But Inch here "DRIVES" (LOL) a Sea King! I have never ever talked to a CF pilot before! Now when ever I go to Borden and see a Sea King, I'll tell all my buddies that I know a Sea King pilot:

What do your wings look like?


----------



## Inch (22 Mar 2005)

foxtwo said:
			
		

> ya mdh, you're special in your own way
> If I go army, you will be #1 on my list
> 
> But Inch here "DRIVES" (LOL) a Sea King! I have never ever talked to a CF pilot before! Now when ever I go to Borden and see a Sea King, I'll tell all my buddies that I know a Sea King pilot:
> ...



I don't know that you'll see that many Sea Kings in Borden, they may have one there for the technicians to train on but I can't say for sure. There is a Griffon Sqn there though, 400 TacHel Sqn.

To satisfy your curiosity.......


----------



## foxtwo (22 Mar 2005)

If there was a drooling smilie, it would be right here... 

Uh I am sure I've seen atleast one Sea King there.
Griffons fly past us every 5 minutes though.

__________________________________________________

Carry on the forum thread about Sea King helicopters from the point where it stops. The rows have no connection to the forum thread about Sea King helicopters.

__________________________________________________

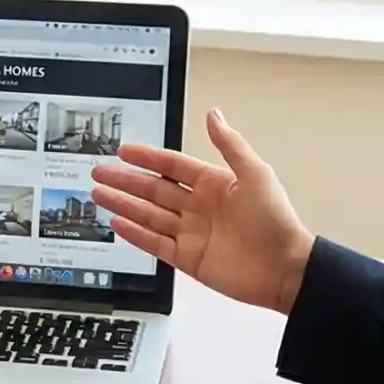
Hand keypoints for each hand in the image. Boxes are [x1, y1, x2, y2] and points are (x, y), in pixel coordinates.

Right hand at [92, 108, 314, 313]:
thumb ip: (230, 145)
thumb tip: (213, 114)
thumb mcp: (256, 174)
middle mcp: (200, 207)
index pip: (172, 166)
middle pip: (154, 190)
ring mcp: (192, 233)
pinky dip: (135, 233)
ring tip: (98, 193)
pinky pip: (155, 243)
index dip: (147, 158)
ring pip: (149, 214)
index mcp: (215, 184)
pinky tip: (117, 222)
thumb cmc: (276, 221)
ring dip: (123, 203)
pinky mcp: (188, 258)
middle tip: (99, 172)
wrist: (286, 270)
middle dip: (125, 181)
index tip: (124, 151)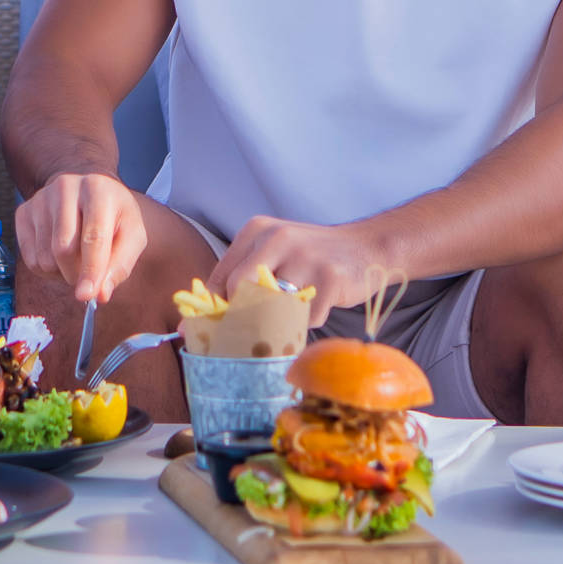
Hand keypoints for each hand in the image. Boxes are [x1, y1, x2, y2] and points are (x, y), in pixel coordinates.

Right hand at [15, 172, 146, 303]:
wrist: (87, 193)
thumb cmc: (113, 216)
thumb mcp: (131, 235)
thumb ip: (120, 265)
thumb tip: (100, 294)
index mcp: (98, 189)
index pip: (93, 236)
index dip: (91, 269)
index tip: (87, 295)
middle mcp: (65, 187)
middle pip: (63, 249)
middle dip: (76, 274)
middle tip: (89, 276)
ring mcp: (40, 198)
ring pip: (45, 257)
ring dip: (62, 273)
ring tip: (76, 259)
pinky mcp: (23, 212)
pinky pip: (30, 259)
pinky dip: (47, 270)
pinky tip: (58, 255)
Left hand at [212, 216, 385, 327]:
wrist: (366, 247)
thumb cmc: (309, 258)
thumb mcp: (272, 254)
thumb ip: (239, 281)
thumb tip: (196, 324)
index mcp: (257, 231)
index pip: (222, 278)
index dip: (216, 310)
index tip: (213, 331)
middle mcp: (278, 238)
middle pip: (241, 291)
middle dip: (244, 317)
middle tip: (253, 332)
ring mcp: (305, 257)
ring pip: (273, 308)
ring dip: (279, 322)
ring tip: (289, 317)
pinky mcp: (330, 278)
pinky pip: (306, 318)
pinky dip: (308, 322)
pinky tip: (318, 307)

__________________________________________________

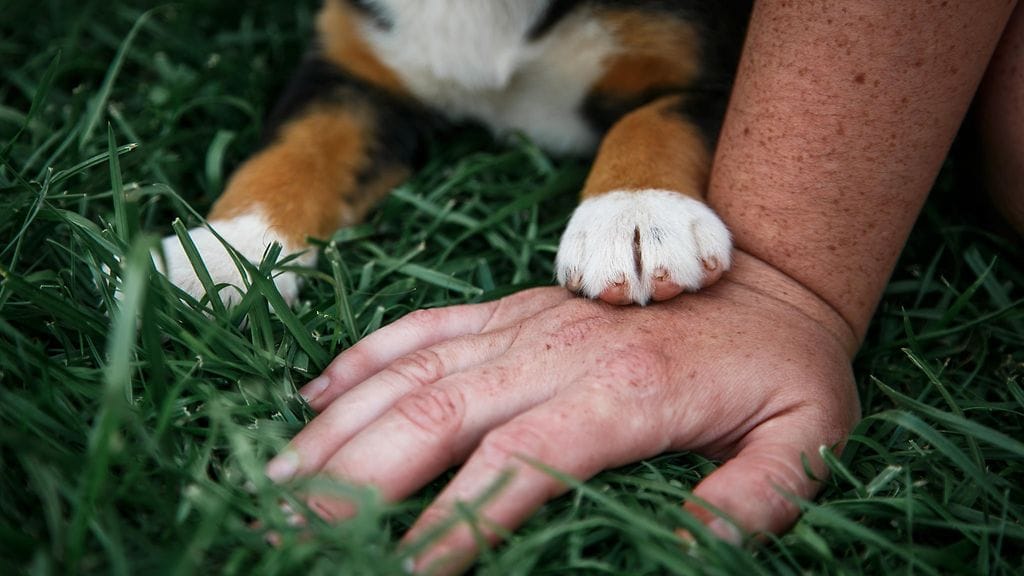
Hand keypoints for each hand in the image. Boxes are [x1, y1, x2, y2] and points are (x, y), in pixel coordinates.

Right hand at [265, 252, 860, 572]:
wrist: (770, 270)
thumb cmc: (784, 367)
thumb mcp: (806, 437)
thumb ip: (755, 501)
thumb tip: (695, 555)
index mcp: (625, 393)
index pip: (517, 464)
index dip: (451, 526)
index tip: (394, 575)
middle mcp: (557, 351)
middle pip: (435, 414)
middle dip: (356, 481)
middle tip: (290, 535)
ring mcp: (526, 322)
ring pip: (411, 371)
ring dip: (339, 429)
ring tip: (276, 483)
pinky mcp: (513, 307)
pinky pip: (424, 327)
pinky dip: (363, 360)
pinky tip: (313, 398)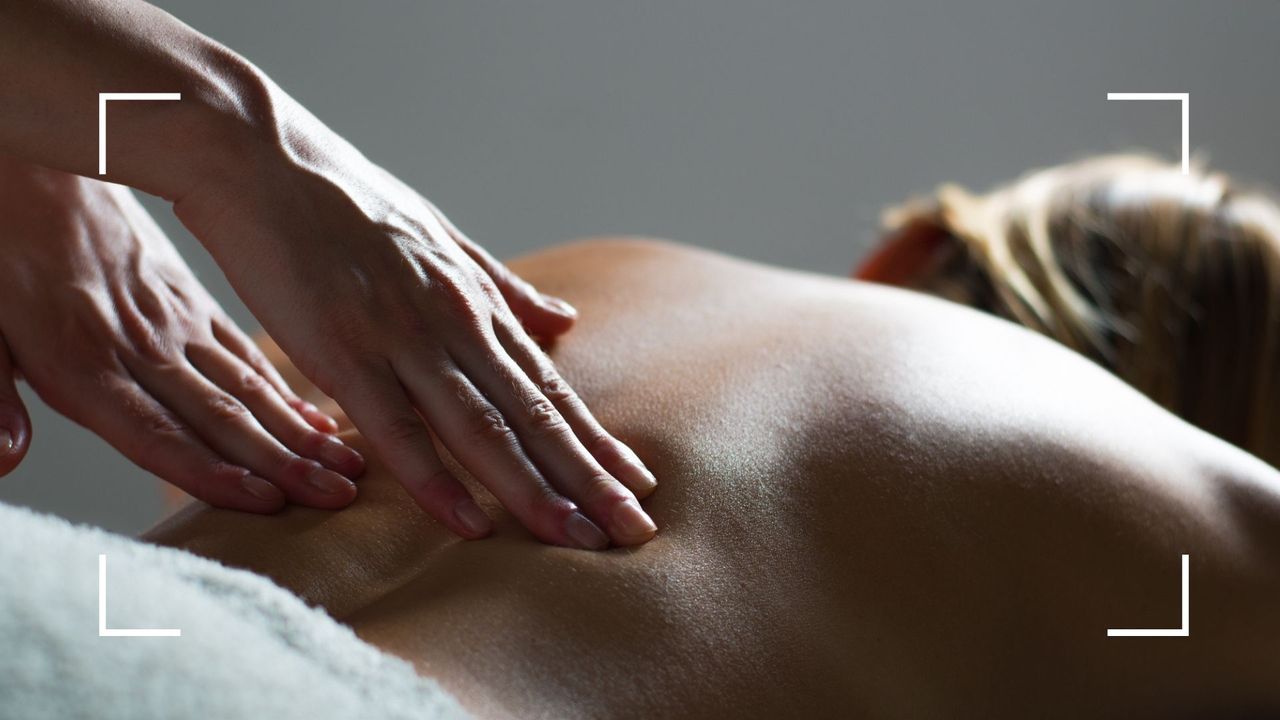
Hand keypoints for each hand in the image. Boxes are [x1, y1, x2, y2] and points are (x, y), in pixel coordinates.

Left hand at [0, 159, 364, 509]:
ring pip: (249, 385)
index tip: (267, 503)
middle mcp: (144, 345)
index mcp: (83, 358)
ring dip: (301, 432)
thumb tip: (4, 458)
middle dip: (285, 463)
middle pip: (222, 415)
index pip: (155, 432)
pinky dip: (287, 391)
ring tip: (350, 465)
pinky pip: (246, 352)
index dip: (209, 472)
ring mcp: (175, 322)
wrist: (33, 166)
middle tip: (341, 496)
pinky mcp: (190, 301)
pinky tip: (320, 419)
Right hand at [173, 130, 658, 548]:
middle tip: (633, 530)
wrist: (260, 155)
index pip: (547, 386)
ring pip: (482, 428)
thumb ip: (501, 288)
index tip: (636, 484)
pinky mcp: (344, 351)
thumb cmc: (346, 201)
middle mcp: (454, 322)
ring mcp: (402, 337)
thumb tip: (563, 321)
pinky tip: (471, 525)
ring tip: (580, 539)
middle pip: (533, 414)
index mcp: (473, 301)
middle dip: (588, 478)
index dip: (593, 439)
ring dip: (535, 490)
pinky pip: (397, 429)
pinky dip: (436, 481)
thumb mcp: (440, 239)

__________________________________________________

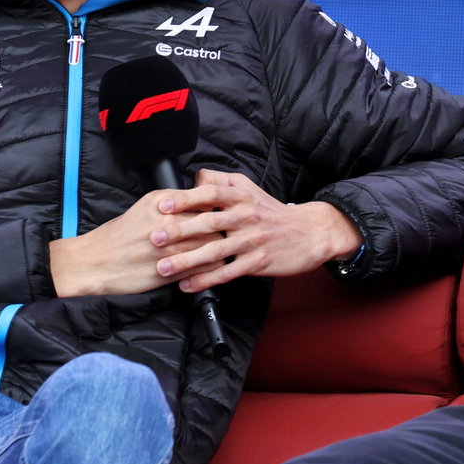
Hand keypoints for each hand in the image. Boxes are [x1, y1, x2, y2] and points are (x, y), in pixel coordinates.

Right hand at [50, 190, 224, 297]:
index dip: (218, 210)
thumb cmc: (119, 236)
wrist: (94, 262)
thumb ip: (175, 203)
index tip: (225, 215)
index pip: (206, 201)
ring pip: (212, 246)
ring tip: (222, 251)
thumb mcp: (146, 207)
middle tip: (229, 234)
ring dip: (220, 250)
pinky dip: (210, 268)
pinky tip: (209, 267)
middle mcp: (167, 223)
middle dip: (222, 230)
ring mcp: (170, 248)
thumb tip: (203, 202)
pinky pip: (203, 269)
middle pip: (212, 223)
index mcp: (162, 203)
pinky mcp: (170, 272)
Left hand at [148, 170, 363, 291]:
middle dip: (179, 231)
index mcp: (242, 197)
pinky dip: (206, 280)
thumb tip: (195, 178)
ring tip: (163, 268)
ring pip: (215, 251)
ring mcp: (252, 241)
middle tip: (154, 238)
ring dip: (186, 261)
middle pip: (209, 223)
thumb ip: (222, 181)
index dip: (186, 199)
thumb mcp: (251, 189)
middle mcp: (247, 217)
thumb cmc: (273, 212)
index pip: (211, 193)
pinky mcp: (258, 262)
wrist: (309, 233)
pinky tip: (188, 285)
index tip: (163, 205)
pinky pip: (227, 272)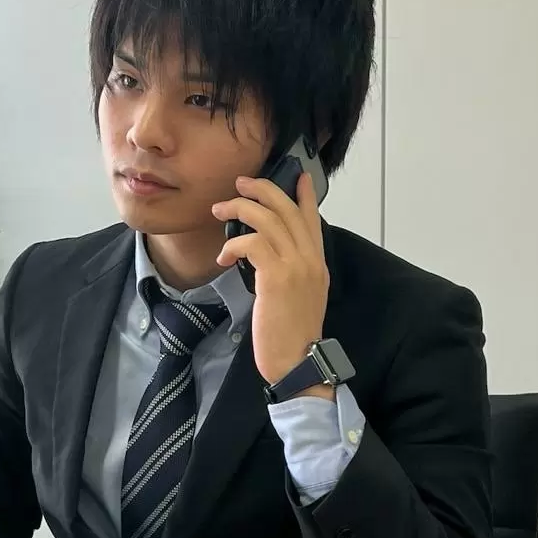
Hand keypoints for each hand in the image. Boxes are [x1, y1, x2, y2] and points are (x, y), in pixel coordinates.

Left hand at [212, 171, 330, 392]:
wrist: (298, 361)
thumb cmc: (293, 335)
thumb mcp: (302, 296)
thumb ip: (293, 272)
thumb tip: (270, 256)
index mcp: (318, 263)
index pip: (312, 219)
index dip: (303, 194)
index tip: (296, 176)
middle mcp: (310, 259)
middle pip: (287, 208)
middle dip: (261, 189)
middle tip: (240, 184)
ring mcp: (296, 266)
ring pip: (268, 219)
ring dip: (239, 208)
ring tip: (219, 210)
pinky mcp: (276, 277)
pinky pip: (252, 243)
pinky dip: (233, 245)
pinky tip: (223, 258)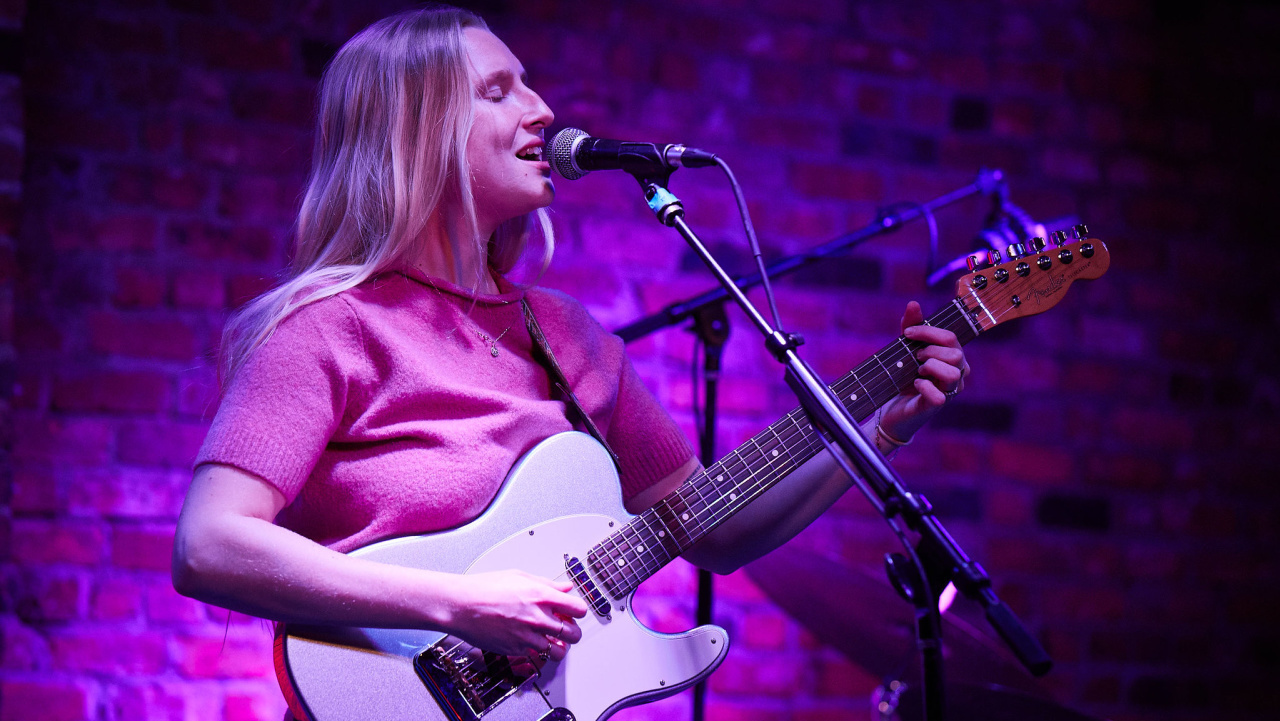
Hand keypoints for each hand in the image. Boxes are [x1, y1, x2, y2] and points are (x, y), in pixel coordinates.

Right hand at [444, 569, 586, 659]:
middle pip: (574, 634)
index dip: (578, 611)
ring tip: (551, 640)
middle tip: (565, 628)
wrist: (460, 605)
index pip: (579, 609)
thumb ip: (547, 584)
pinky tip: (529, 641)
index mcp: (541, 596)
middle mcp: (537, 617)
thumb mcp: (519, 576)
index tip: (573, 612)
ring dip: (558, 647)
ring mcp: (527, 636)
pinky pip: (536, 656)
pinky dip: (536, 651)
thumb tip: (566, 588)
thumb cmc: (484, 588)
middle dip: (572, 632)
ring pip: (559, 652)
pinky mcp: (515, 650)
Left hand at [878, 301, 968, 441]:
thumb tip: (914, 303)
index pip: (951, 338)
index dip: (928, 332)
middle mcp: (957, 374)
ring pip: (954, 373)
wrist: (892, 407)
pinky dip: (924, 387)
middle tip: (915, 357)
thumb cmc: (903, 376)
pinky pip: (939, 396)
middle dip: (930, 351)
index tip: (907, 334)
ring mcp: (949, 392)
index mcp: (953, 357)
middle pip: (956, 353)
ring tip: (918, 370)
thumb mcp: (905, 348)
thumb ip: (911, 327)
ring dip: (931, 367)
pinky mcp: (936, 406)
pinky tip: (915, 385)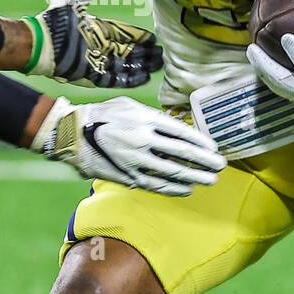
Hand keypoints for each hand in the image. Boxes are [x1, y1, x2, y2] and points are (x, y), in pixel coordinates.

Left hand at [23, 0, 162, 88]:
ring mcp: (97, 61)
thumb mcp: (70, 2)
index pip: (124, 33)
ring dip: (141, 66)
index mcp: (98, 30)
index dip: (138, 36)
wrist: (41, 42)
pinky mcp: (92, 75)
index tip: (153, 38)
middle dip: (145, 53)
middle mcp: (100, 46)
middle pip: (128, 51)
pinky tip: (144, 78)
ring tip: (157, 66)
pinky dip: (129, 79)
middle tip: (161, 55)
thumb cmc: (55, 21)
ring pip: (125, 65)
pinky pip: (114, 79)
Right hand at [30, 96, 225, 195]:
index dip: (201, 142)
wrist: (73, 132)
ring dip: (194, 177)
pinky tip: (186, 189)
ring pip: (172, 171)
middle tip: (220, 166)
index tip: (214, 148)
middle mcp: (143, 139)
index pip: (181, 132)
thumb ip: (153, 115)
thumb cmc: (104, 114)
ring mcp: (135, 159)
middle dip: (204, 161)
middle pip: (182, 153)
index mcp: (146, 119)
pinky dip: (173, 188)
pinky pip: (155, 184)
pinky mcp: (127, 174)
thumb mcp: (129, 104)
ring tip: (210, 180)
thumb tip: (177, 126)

__________________________________________________

Output for this task -
Anyways... YOU ARE SO COOL!



All the Wings of every Pilot are the same right?


----------



## Inch (23 Mar 2005)

foxtwo said:
			
		

> If there was a drooling smilie, it would be right here...
> 
> Uh I am sure I've seen atleast one Sea King there.
> Griffons fly past us every 5 minutes though.
> ...



Uh, thanks.  :blotto:

Yes, they're the same for all CF pilots.


----------



## SeaKingTacco (23 Mar 2005)

Enjoy the hero-worship while you can, Inch.

Soon enough, you will be JAFCP on a det, trying to give his god-fearing and much better looking TACCO a heart attack as you charge the hangar door while learning to land on a ship...     

Sorry to burst your bubble

Cheers!


----------



## aesop081 (23 Mar 2005)

Just remember.....Inch only DRIVES the bus !!


----------



## Inch (23 Mar 2005)

SeaKingTacco said:
			
		

> Enjoy the hero-worship while you can, Inch.
> 
> Soon enough, you will be JAFCP on a det, trying to give his god-fearing and much better looking TACCO a heart attack as you charge the hangar door while learning to land on a ship...
> 
> ...



I take it any way I can get it!  ;D

I've heard that you guys aren't too keen about being on board for our very first deck landing. 12 ft is pretty close, and I thought confined areas where fun to go into, I can't wait for the ship!


----------



## foxtwo (23 Mar 2005)

aesop081 said:
			
		

> Just remember.....Inch only DRIVES the bus !!



So what are you a gunner/navigator?

And what are those wings for? They look cool.


----------



## SeaKingTacco (23 Mar 2005)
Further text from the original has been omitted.